## EXERCISE BRIEF
Show every line in the rows that contains the word "milliers".

### SOURCE DATA

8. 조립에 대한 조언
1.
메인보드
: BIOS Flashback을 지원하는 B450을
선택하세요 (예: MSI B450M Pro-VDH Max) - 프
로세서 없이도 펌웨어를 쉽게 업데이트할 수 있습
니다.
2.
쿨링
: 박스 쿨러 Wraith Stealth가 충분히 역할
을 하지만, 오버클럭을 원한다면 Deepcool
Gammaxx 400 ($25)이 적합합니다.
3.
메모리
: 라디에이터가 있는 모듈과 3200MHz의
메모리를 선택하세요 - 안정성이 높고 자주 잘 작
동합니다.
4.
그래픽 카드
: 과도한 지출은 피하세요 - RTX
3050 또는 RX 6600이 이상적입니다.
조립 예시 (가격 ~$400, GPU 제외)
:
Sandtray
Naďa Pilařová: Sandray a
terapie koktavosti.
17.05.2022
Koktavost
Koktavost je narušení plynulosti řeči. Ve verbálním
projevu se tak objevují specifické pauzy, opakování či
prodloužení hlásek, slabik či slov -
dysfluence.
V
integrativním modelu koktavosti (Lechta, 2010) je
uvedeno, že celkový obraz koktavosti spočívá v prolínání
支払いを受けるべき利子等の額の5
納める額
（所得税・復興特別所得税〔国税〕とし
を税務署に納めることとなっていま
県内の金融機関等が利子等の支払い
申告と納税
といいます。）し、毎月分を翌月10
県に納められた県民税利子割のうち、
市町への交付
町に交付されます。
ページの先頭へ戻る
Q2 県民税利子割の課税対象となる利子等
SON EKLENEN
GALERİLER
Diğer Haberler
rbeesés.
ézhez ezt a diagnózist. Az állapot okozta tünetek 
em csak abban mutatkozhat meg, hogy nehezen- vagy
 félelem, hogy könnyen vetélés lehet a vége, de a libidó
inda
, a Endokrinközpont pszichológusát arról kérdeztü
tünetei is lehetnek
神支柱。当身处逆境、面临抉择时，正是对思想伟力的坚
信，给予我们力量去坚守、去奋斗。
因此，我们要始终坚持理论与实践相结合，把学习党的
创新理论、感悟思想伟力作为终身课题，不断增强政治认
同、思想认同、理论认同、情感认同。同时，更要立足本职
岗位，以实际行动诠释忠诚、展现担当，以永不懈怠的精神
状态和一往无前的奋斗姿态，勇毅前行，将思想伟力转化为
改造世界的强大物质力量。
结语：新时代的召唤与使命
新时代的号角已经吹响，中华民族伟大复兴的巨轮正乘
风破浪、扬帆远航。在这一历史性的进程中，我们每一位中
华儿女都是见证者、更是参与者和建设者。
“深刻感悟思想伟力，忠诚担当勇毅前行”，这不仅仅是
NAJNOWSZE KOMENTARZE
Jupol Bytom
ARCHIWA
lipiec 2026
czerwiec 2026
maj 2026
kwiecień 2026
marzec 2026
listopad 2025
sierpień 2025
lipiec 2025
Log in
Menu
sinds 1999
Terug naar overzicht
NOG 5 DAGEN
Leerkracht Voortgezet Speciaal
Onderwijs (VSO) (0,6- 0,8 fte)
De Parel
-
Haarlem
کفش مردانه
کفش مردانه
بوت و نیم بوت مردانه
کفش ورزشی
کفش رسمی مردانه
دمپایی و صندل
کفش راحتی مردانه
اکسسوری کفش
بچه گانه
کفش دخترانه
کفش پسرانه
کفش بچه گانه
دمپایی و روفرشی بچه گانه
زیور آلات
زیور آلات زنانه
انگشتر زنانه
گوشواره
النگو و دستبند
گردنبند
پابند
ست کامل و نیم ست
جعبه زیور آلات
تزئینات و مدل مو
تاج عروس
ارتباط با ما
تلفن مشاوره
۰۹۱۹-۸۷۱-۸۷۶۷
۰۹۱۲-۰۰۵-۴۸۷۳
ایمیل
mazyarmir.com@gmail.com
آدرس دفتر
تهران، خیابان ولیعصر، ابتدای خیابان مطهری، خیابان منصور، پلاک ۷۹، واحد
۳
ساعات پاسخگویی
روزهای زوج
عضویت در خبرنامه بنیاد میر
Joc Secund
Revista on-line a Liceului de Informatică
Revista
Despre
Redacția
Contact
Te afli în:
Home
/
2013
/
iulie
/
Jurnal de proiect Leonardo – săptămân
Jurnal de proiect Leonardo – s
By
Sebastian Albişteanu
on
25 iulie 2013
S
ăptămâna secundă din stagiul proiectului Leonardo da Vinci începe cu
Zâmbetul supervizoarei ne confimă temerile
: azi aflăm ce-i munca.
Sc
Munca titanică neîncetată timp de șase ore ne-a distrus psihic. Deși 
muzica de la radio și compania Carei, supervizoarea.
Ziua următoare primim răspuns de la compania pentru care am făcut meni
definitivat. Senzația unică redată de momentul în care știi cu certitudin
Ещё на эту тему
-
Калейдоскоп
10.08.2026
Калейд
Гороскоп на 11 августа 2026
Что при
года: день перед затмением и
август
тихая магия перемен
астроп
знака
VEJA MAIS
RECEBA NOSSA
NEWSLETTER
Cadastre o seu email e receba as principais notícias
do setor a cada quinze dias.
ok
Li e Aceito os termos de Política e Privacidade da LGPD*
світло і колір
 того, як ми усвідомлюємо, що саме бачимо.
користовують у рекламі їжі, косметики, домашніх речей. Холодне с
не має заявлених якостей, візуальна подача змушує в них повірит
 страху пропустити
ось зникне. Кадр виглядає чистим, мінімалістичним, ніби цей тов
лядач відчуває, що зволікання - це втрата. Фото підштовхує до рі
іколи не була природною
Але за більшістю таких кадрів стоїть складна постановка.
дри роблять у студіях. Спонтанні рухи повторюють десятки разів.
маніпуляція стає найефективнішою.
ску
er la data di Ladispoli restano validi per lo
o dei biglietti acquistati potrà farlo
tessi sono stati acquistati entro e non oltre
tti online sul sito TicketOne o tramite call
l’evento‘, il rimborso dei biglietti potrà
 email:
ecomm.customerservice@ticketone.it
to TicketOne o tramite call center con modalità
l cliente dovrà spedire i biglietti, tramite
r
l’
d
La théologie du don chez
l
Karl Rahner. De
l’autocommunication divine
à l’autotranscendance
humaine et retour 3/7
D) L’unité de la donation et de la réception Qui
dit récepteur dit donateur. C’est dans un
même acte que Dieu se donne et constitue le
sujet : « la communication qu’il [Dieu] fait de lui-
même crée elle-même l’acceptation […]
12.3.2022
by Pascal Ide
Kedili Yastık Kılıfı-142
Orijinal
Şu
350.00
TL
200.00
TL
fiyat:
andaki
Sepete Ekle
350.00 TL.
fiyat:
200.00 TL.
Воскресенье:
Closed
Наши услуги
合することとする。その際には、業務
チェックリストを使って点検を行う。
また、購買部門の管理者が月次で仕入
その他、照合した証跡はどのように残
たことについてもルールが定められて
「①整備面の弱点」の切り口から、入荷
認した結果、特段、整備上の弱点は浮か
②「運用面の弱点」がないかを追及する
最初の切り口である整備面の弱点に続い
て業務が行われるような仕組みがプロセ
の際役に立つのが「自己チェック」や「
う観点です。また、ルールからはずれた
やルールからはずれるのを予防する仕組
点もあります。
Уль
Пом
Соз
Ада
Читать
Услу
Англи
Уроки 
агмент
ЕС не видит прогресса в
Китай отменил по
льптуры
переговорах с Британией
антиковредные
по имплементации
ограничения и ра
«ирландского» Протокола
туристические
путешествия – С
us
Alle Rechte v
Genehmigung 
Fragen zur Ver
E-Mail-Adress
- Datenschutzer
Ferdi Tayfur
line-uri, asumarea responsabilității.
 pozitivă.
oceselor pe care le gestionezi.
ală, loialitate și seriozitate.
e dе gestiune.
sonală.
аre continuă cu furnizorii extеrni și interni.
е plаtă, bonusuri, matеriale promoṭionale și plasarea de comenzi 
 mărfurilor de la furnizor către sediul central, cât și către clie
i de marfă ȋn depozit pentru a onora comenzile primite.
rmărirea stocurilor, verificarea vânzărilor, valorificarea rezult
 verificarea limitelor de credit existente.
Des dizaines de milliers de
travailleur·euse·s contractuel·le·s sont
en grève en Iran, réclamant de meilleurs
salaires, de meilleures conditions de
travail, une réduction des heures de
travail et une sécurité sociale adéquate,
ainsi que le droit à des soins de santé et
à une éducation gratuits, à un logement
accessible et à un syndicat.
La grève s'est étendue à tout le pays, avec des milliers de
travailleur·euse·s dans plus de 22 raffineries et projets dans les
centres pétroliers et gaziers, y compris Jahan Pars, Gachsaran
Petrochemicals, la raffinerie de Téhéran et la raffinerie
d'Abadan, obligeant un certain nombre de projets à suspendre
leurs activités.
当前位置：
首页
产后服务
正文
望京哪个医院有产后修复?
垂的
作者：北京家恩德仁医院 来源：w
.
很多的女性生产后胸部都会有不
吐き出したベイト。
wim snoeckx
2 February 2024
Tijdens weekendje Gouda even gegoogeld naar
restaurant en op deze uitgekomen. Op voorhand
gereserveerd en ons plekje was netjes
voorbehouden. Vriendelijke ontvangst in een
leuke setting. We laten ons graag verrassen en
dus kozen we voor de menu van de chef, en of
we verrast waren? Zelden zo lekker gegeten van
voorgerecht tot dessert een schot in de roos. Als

######

## RESULT OF THE EXERCISE
Des dizaines de milliers de
La grève s'est étendue à tout le pays, avec des milliers de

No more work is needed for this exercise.